Really watch your max rating because there are parts of the country they will pull you over and make you unload if they think you are over gross weight. Remember, the curb weight of the vehicle, and all your gear in it, counts towards that total. I wouldn't think of pulling without a brake controller, but then I pull a massive trailer (41 ft long GN steel trailer, 4H slant in the back and 26 ft of LQ, it's nearly 10,000 lbs by itself). I use a Tekonsha Voyager brake controller, it's good for anywhere from 1 up to 8 brakes (4 axles) and is inertia activated. With that massive trailer behind me I still come to a stop smooth as can be as if there is nothing behind me.
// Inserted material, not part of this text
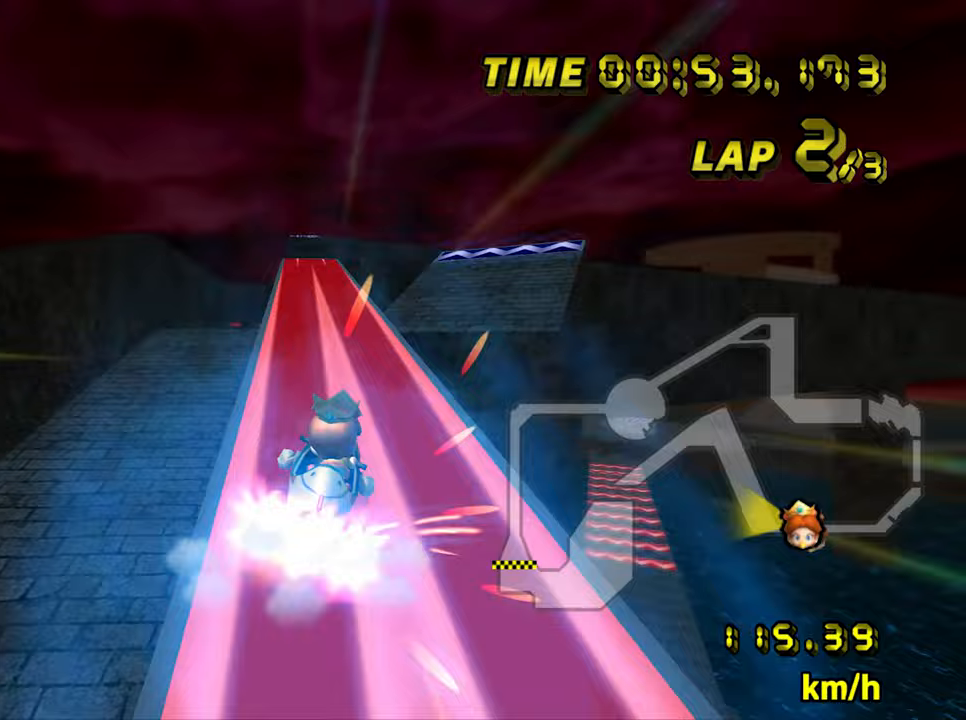
{"dt_ms": 1000, "buttons": ["A"], "left_stick": "down-right", "events": [[67, "R1", "up"], [217, "left_stick", "down"], [450, "left_stick", "center"], [517, "left_stick", "down"], [667, "left_stick", "down-right"]]}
Been very happy with it. As with any towing, make sure you service your brakes and transmission on a regular basis.


----------



## Mingiz (Jan 29, 2009)

You should be fine..Just get the controller.I have towed without one but it's a good thing to have in an emergency situation.....:wink:


----------



## my2geldings (Feb 18, 2008)

As long as you drive with the trailer in mind, it really shouldn't be an issue. All you're carrying is a little arab with some tack so I really don't see it being an issue. If you were trailering a much larger horse then maybe but I think you should be fine and I wouldn't worry about it.


----------